Faculty Chair Sue Estroff said she felt the charge of some TPAC members was to
represent the views and concerns and interests of their respective constituents
and to express to administrators the outer limits of what various groups should
be asked to pay in additional parking expenses.
But Estroff said she did not feel it was TPAC's job to make the numbers add up
to $2 million and said she was willing to let administrators work out the
numbers.
Instead of voting on specific recommendations, TPAC members chose to cast their
votes along an incremental range of suggested increases.
For each recommendation, a range of percentage amounts or dollar figures was
presented and individual members were asked to vote for one.

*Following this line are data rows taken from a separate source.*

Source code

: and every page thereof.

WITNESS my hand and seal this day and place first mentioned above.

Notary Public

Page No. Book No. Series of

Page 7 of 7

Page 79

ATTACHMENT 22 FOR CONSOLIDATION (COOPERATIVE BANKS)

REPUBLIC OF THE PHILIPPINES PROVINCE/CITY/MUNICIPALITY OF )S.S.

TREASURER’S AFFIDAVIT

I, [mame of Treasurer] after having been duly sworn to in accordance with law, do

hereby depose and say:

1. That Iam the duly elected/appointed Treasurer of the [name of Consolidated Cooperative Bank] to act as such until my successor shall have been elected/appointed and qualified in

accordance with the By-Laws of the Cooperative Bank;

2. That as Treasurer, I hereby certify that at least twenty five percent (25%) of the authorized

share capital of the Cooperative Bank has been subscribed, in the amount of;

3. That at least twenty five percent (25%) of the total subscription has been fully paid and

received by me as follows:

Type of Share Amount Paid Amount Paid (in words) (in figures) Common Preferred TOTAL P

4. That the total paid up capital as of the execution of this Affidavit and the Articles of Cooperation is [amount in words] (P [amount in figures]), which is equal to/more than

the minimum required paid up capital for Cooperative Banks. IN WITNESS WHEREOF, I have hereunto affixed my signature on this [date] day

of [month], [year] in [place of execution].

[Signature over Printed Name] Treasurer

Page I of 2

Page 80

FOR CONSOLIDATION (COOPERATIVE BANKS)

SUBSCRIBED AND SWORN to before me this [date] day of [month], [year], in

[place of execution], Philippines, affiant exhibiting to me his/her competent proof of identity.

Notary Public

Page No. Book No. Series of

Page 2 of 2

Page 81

For instance, there already is a transit tax levied on all departments at a
rate equal to .052 percent of each department's total payroll. TPAC members
could have voted to keep the rate unchanged, to increase it by half, to double
it or to increase it by 150 percent. A majority, 14, favored doubling the
rate.
In regard to the increase for daytime parking permits, TPAC members split most
of their votes between two options, with 10 members favoring an increase of 20
percent and nine members favoring a 10 percent increase. Four others supported
only a 5 percent increase.
Fees for daytime parking now range from $276 in surface parking lots to $363 in
gated lots and decks, with higher prices for permits with broader parking
privileges, Elfland said. Without the introduction of the new charges to other
users, parking permit fees for daytime employees could have increased by 40
percent, she said.
In regard to the amount of money TPAC expects the University's Budget Committee
to contribute, opinion was again divided. Nine members voted to ask for
$500,000 of recurring money in addition to the one-time contribution of
$265,000 to make up for student-fee revenues.
Eight voted for the Budget Committee to pay "all the rest," which equates to
the amount of money that would be needed to cover the shortfall of other
revenue sources needed to reach the $2 million target.
Elfland said the recommendations give administrators a foundation from which to
work.
"We are just calculating the net amounts we would get from various pieces, and
the decision-makers will mix and match to come up with the total needed," she
said.
In a related development, Nancy Suttenfield, vice chancellor for finance and
administration, announced at the Feb. 22 Faculty Council meeting that she will
be revamping the TPAC committee next year.